Sidhu's own back catalogue makes the comparison concrete. His reporting on Arcturus's venue-scale 4D Gaussian splatting - built for broadcasting entire sporting events from a "god's eye" view, tested first-hand in a headset - and his separate coverage of a 2017-era Intel volumetric capture stage both used the same underlying representation IronSight relies on, but required a purpose-built studio full of fixed cameras to produce. Watching essentially the same output category emerge from two pairs of consumer smart glasses and a weekend of AI-assisted development is the clearest single illustration of how much of that infrastructure gap software has now closed.
The Bottom Line
IronSight is a small project doing a lot of useful signalling at once: that 3D Gaussian splatting has matured enough for a solo creator to deploy it convincingly from consumer smart-glasses footage, that multimodal models like Gemini are ready to act as bounded, auditable judges inside larger pipelines rather than just chat interfaces, and that AI coding agents - Claude Fable 5 specifically credited here - can compress what used to be weeks of specialist computer-vision engineering into a weekend, in the hands of someone who already understands the problem deeply.
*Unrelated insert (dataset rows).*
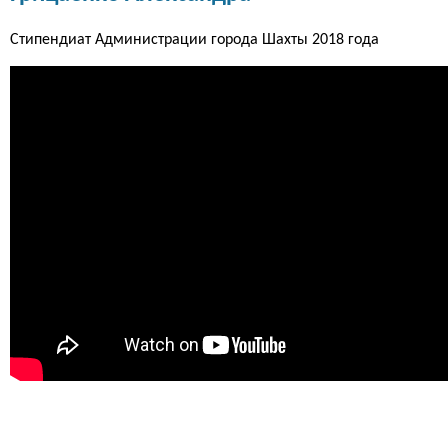
Стипендиат Администрации города Шахты 2018 года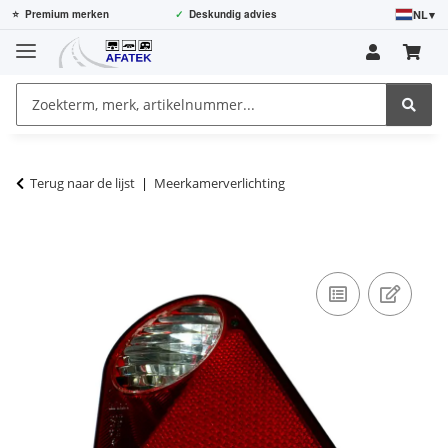
NL
▾
⭐
Premium merken
✓
Deskundig advies
Terug naar de lijst
Meerkamerverlichting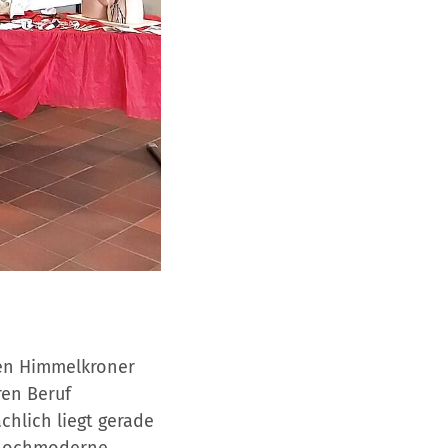
den Himmelkroner
ren Beruf
chlich liegt gerade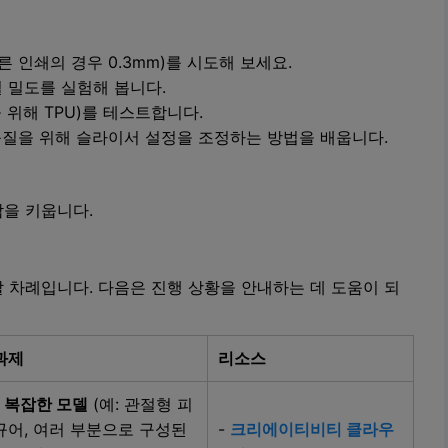
른 인쇄의 경우 0.3mm)를 시도해 보세요.
필 밀도를 실험해 봅니다.
 위해 TPU)를 테스트합니다.
품질을 위해 슬라이서 설정을 조정하는 방법을 배웁니다.
을 키웁니다.
 차례입니다. 다음은 진행 상황을 안내하는 데 도움이 되
과제
리소스
-
복잡한 모델
(예: 관절형 피
규어, 여러 부분으로 구성된
-
크리에이티비티 클라우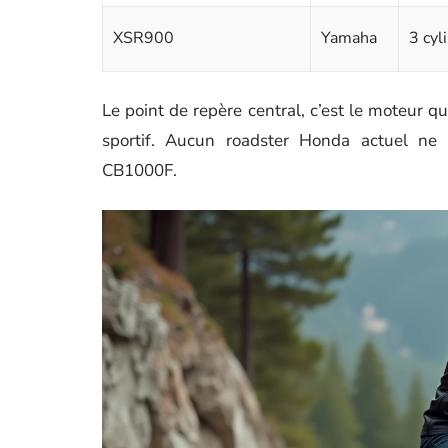
XSR900
Yamaha
3 cyl
Le point de repère central, c’est le moteur q
sportif. Aucun roadster Honda actuel ne 
CB1000F.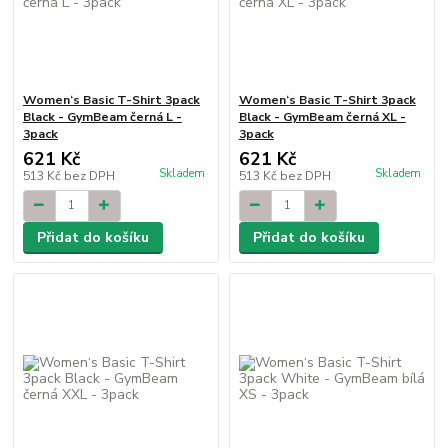
Women‘s Basic T-Shirt 3pack
Women‘s Basic T-Shirt 3pack
Black - GymBeam černá L -
Black - GymBeam černá XL -
3pack
3pack
621 Kč
621 Kč
Skladem
Skladem
513 Kč
bez DPH
513 Kč
bez DPH
Přidat do košíku
Přidat do košíku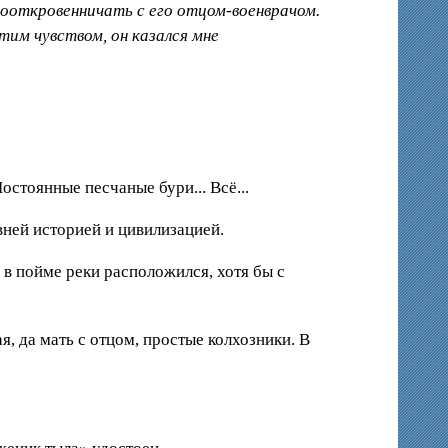
пооткровенничать с его отцом-военврачом.
им чувством, он казался мне
остоянные песчаные бури... Всё...
вней историей и цивилизацией.
 в пойме реки расположился, хотя бы с
, да мать с отцом, простые колхозники. В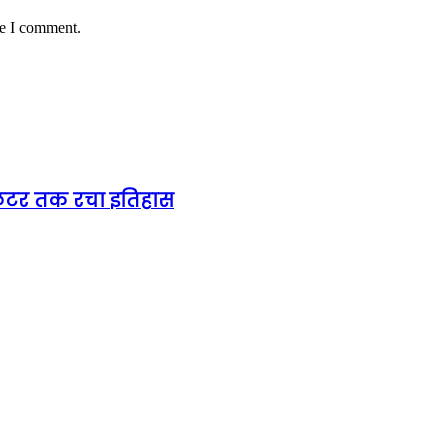
me I comment.
ंटिलेटर तक रचा इतिहास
None of that means the underlying problems are solved - the engine bake-offs and the spinning-target failure case are refreshingly honest about what still breaks. But as a real-time public record of what one domain expert can now build with current AI tooling, it is one of the more concrete demonstrations available of where AI-assisted engineering actually stands in mid-2026, well outside the usual coding-benchmark framing.
Last updated: 16 July 2026. Sourced from Bilawal Sidhu's public dev-diary posts on X and his Substack (spatialintelligence.ai), covering IronSight's development from July 2026 and referencing an earlier June 2025 prototype.